Ele foi extraditado de Darlington, no nordeste da Inglaterra em 2017, onde cumpria uma pena de sete anos por outro crime. Pouco antes, Richard Haynes estava vivendo com a família estendida de Jeni, para quem dizia que a filha era mentirosa e manipuladora.

Desde que soube dos abusos sofridos pela filha, a mãe de Jeni, que se divorciou de Haynes em 1984, se tornou uma grande apoiadora dela na luta por justiça.

Mas, por décadas, Jeni teve dificuldades para receber apoio para superar o trauma. Ela diz que terapeutas e outros profissionais a dispensavam porque a história dela levantava desconfianças ou era traumática demais para que conseguissem lidar com o problema.

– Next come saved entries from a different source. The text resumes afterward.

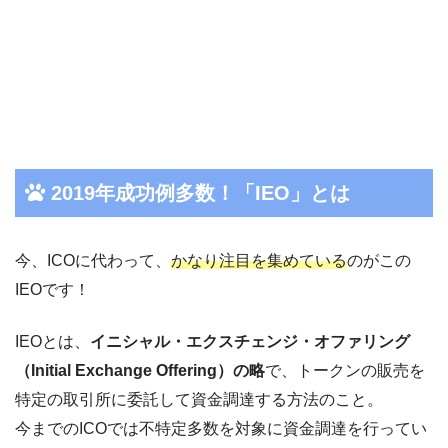
2019年成功例多数！「IEO」とは
今、ICOに代わって、
かなり注目を集めている
のがこの
IEOです！
IEOとは、
イニシャル・エクスチェンジ・オファリング
（
Initial Exchange Offering
）の略
で、トークンの販売を
特定の取引所に委託して資金調達する方法のこと。
今までのICOでは
不特定多数を対象に資金調達を行ってい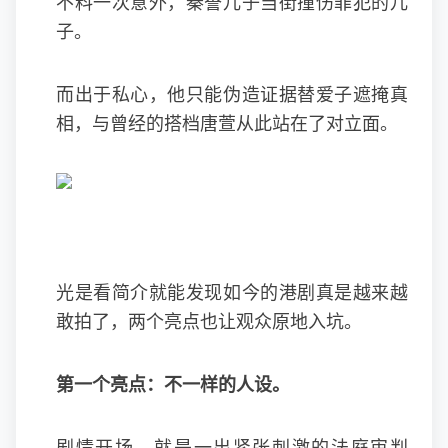
不料一次意外，秦誉儿子当街撞伤罪犯的儿
子。
而出于私心，他只能伪造证据替爱子遮掩真
相，与曾经的搭档唐萱从此站在了对立面。
光是看简介就能发现如今的港剧真是越来越
敢拍了，两个亮点也让观众原地入坑。
第一个亮点：不一样的人设。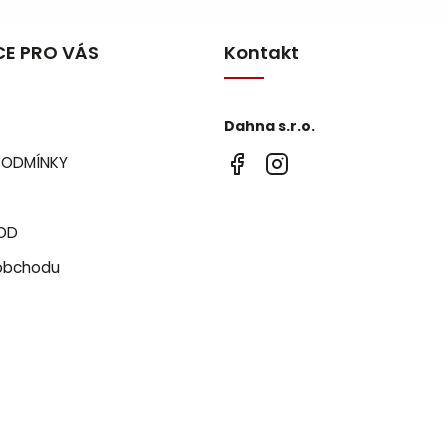
E PRO VÁS
Kontakt
Dahna s.r.o.
PODMÍNKY
OD
obchodu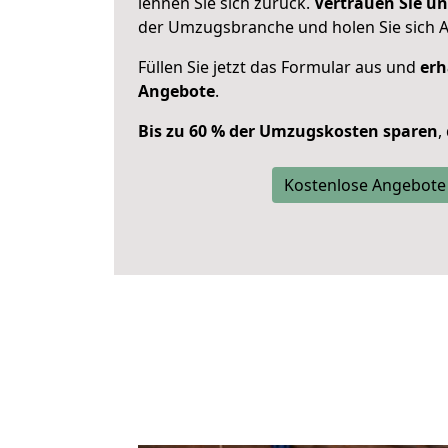
lehnen Sie sich zurück.
Vertrauen Sie un
der Umzugsbranche und holen Sie sich 
Füllen Sie jetzt das Formular aus und
erh
Angebote
.
Bis zu 60 % der Umzugskosten sparen
,
Kostenlose Angebote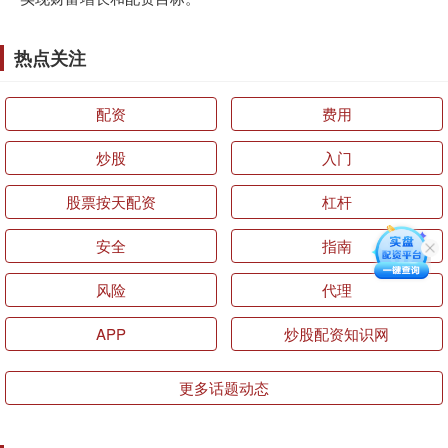
热点关注
配资
费用
炒股
入门
股票按天配资
杠杆
安全
指南
风险
代理
APP
炒股配资知识网
更多话题动态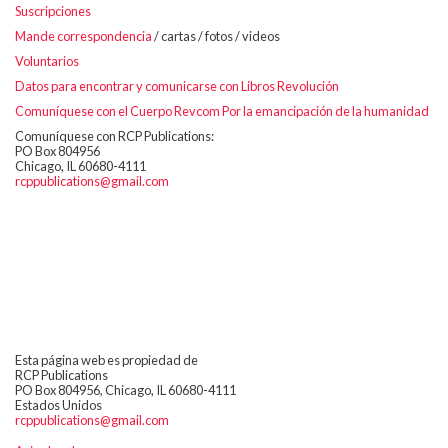
Suscripciones
Mande correspondencia
/ cartas / fotos / videos
Voluntarios
Datos para encontrar y comunicarse con Libros Revolución
Comuníquese con el Cuerpo Revcom Por la emancipación de la humanidad
Comuníquese con RCP Publications:
PO Box 804956
Chicago, IL 60680-4111
rcppublications@gmail.com
Esta página web es propiedad de
RCP Publications
PO Box 804956, Chicago, IL 60680-4111
Estados Unidos
rcppublications@gmail.com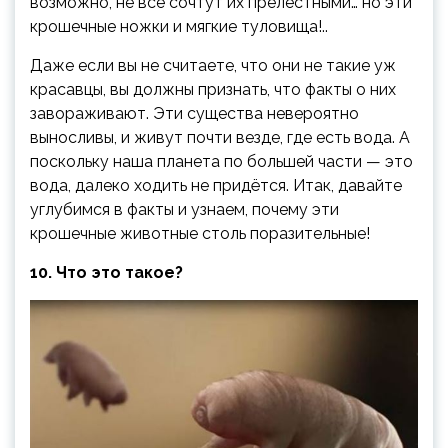
возможно, не все сочтут их прелестными… но эти
крошечные
ножки и мягкие туловища!..
Даже если вы не считаете, что они не такие уж
красавцы, вы должны признать, что факты о них
завораживают. Эти существа невероятно
выносливы, и живут почти везде, где есть вода. А
поскольку наша планета по большей части — это
вода, далеко ходить не придётся. Итак, давайте
углубимся в факты и узнаем, почему эти
крошечные животные столь поразительные!
10. Что это такое?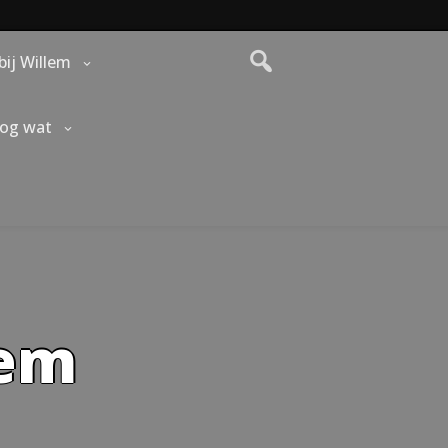
bij Willem
nog wat
lem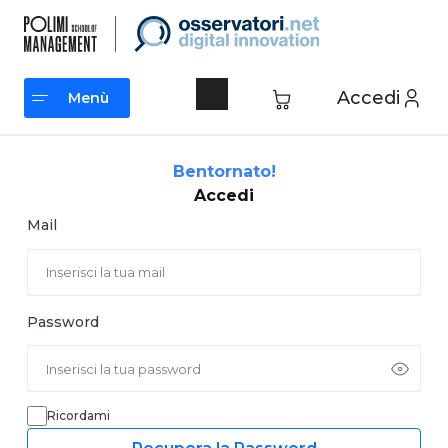
Vai
al
contenuto
Accedi
Menù
Menù
Bentornato!
Accedi
Mail
Password
Ricordami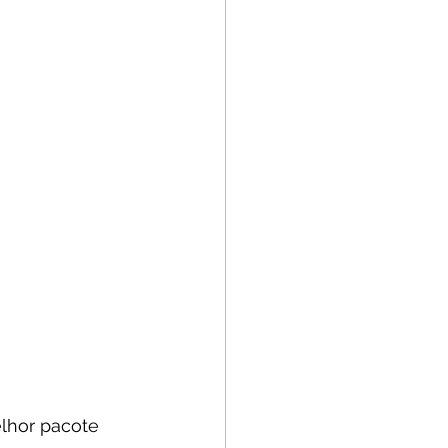
lhor pacote 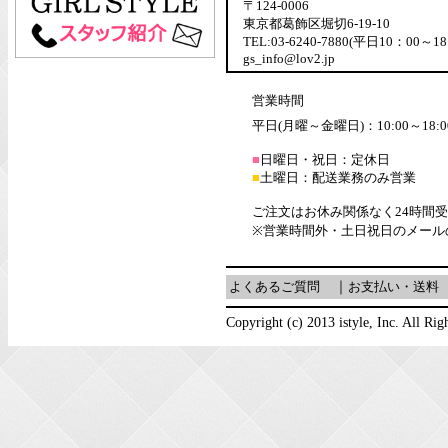
〒124-0006
東京都葛飾区堀切6-19-10
TEL:03-6240-7880(平日10：00～18
gs_info@lov2.jp
営業時間
平日(月曜～金曜日)：10:00～18:0
■
日曜日・祝日：定休日
■
土曜日：配送業務のみ営業
ご注文はお休み関係なく24時間
※営業時間外・土日祝日のメール
よくあるご質問
｜
お支払い・送料
Copyright (c) 2013 istyle, Inc. All Rig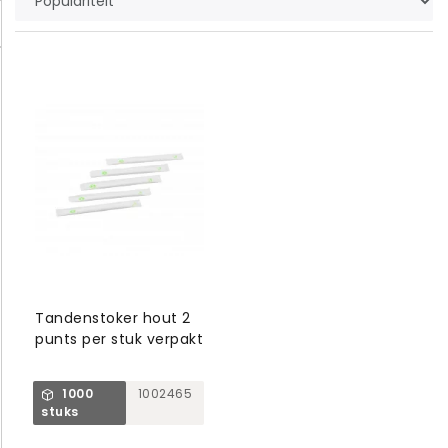
Tandenstoker hout 2
punts per stuk verpakt
1000
1002465
stuks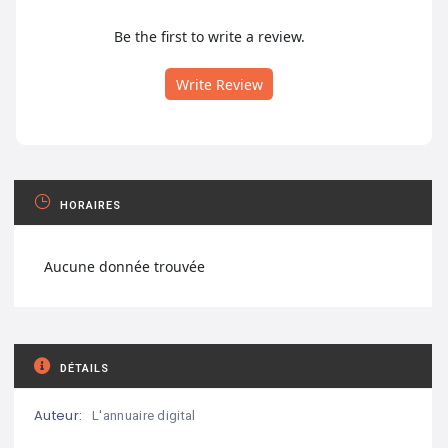
Be the first to write a review.
Write Review
HORAIRES
Aucune donnée trouvée
DÉTAILS
Auteur:
L'annuaire digital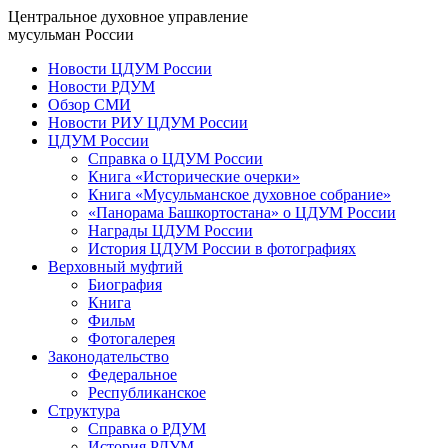
Центральное духовное управление
мусульман России
Новости ЦДУМ России
Новости РДУМ
Обзор СМИ
Новости РИУ ЦДУМ России
ЦДУМ России
Справка о ЦДУМ России
Книга «Исторические очерки»
Книга «Мусульманское духовное собрание»
«Панорама Башкортостана» о ЦДУМ России
Награды ЦДУМ России
История ЦДУМ России в фотографиях
Верховный муфтий
Биография
Книга
Фильм
Фотогалерея
Законодательство
Федеральное
Республиканское
Структура
Справка о РДУМ
История РДУМ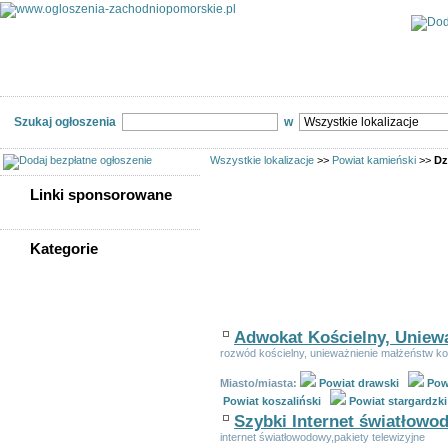
Kategorie
Lokalizacje
Ogłoszenia
Szukaj ogłoszenia
w
Wszystkie lokalizacje
>>
Powiat kamieński
>>
Dz
Linki sponsorowane
Linki sponsorowane
Kategorie
Ogłoszeń w kategorii:
255
St
WSZYSTKIE KATEGORIE
Sortuj wg:
Tytuł
- Data utworzenia -
Popularno
Nieruchomości
Praca
Adwokat Kościelny, Uniew
Samochody
rozwód kościelny, unieważnienie małżeństw ko
Społeczność
Miasto/miasta:
Powiat drawski
Powi
Sprzedam, kupię
Powiat koszaliński
Powiat stargardzki
Usługi
Szybki Internet światłowo
Zwierzęta
internet światłowodowy,pakiety telewizyjne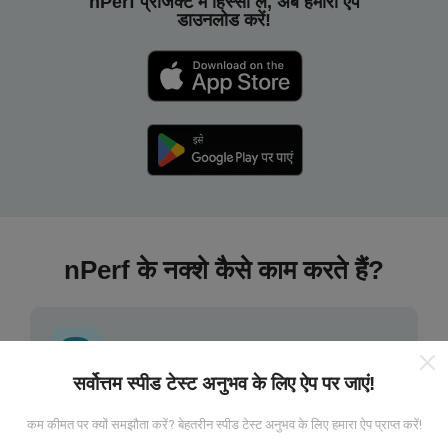
nPerf प्रोजेक्ट में हिस्सा लें, अब हमारा ऐप
डाउनलोड करें!
nPerf के नक्शे कैसे काम करते हैं?
सर्वोत्तम स्पीड टेस्ट अनुभव के लिए ऐप पर जाएं!
डेटा कहां से आता है?
कम कीमत पर क्यों समझौता करें? बेहतरीन स्पीड टेस्ट अनुभव के लिए हमारा ऐप प्राप्त करें!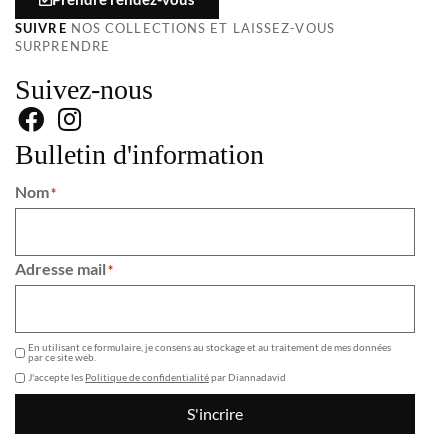
SUIVRE
NOS COLLECTIONS ET LAISSEZ-VOUS
SURPRENDRE
Suivez-nous
Bulletin d'information
Nom
*
Adresse mail
*
GDPR
En utilisant ce formulaire, je consens au stockage et au traitement de mes données
par ce site web.
J'accepte les
Politique de confidentialité
par Diannadavid
S'incrire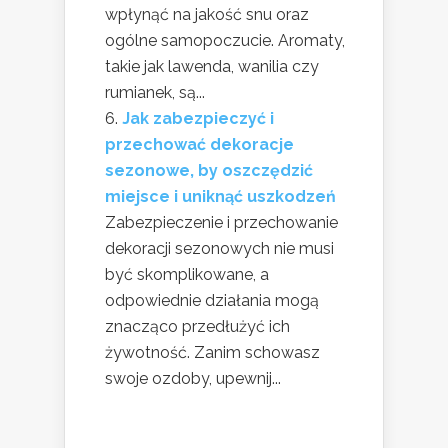
wpłynąć na jakość snu oraz
ogólne samopoczucie. Aromaty,
takie jak lawenda, wanilia czy
rumianek, są...
Jak zabezpieczyć i
przechować dekoracje
sezonowe, by oszczędzić
miejsce i uniknąć uszkodzeń
Zabezpieczenie i przechowanie
dekoracji sezonowych nie musi
być skomplikowane, a
odpowiednie działania mogą
znacząco przedłużyć ich
żywotność. Zanim schowasz
swoje ozdoby, upewnij...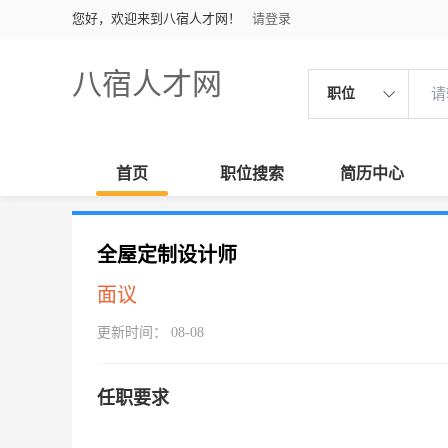
您好，欢迎来到八宿人才网！
请登录
八宿人才网
职位
首页
职位搜索
简历中心
全屋定制设计师
面议
更新时间： 08-08
任职要求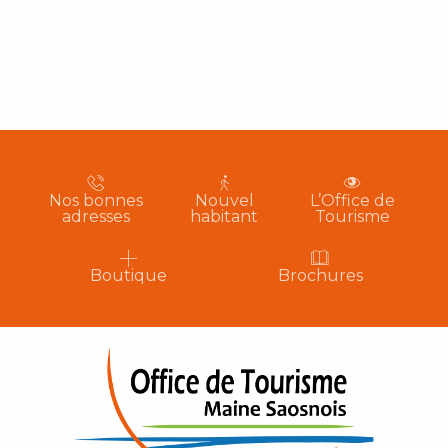
Nos bonnes
Nouvel
L’Office de
adresses
habitant
Tourisme
Boutique
Brochures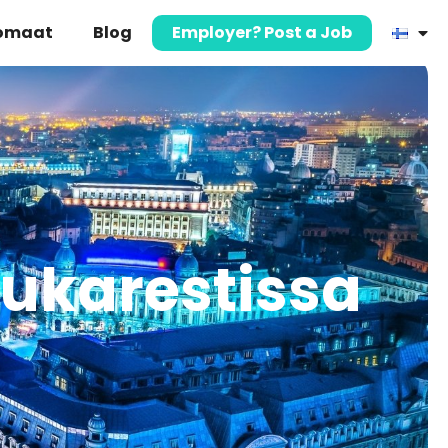
komaat
Blog
Employer? Post a Job
Bukarestissa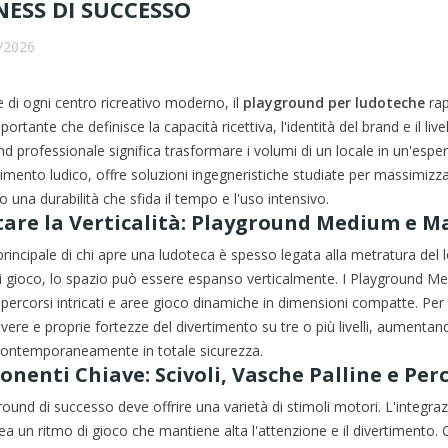
NESS DI SUCCESSO
/2026
 di ogni centro ricreativo moderno, il
playground per ludoteche
rap
 portante che definisce la capacità ricettiva, l'identità del brand e il li
d professionale significa trasformare i volumi di un locale in un'esperi
stimento ludico, offre soluzioni ingegneristiche studiate per massimiz
una durabilità che sfida il tempo e l'uso intensivo.
tare la Verticalità: Playground Medium e M
principale di chi apre una ludoteca è spesso legata alla metratura del 
i gioco, lo spazio può essere espanso verticalmente. I Playground Medi
percorsi intricati e aree gioco dinamiche in dimensioni compatte. Pe
 vere e proprie fortezze del divertimento su tre o più livelli, aumen
contemporaneamente in totale sicurezza.
nenti Chiave: Scivoli, Vasche Palline e Perc
ound di successo deve offrire una varietà di stimoli motori. L'integrazi
rea un ritmo di gioco che mantiene alta l'attenzione e il divertimento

Transtorno Dissociativo de Identidade

- Dissociação: desconexão de si com o mundo. É considerada uma resposta natural a um trauma;

- TDI pode ser desencadeado se uma pessoa, particularmente uma criança, sobrevive a um complexo trauma que perdura ao longo de um tempo;

- Não ter apoio de um adulto, ou conviver com um adulto que diz que o trauma não é real, pode contribuir para desenvolver TDI;

- Uma pessoa com TDI pode sentir que é formada por múltiplas pessoas que pensam, agem ou falam de maneira diferente e que podem ter memórias e experiências conflitantes;

- Não há tratamento medicamentoso específico para esse transtorno - especialistas possivelmente usarão técnicas de terapia para ajudar os pacientes.

Fonte: Mind

Embora seja hoje em dia passível de diagnóstico seguro, o TDI frequentemente levanta dúvidas entre a população em geral e até em círculos médicos.

"Essa condição é tão específica que gera descrédito, incredulidade, desconforto sobre as causas disso - parcialmente porque as pessoas acham difícil acreditar que crianças podem ser submetidas a abusos tão extremos", diz Stavropoulos.

"É por isso que o caso de Jeni é tão importante. Ele gera consciência e conhecimento sobre esse transtorno desafiador."

Jeni diz que o TDI salvou sua vida e sua alma. Mas esse mesmo transtorno e os traumas a que foi submetida também são fontes de obstáculos.

Ela passou a vida estudando e chegou a obter mestrado e doutorado em direito e filosofia, mas enfrentou dificuldades para conseguir emprego. Jeni vive com a mãe e as duas dependem de pensões para sobreviver.

Em depoimento escrito para o julgamento do pai, Jeni disse que ela e suas múltiplas personalidades "passaram a vida agindo com receio e em constante vigilância".

"Nós escondemos a nossa multiplicidade e batalhamos por uma consistência de comportamento, atitude e crenças, o que era frequentemente impossível. Ter 2.500 vozes, opiniões e atitudes é extremamente difícil de lidar", explicou ela.

Jeni sentou a alguns metros de distância do pai no tribunal, no dia 6 de setembro, para presenciá-lo sendo condenado a 45 anos de prisão. Haynes, que tem problemas de saúde, vai ter que cumprir pelo menos 33 anos até ter direito de pedir liberdade condicional.

A juíza Sarah Hugget, que condenou Haynes, disse que ele provavelmente morrerá na cadeia. Os crimes dele foram "profundamente perturbadores e pervertidos" e "completamente abomináveis e chocantes", afirmou.

A juíza disse ainda que era "impossível" uma condenação que fosse suficiente para refletir a gravidade do dano que ele causou.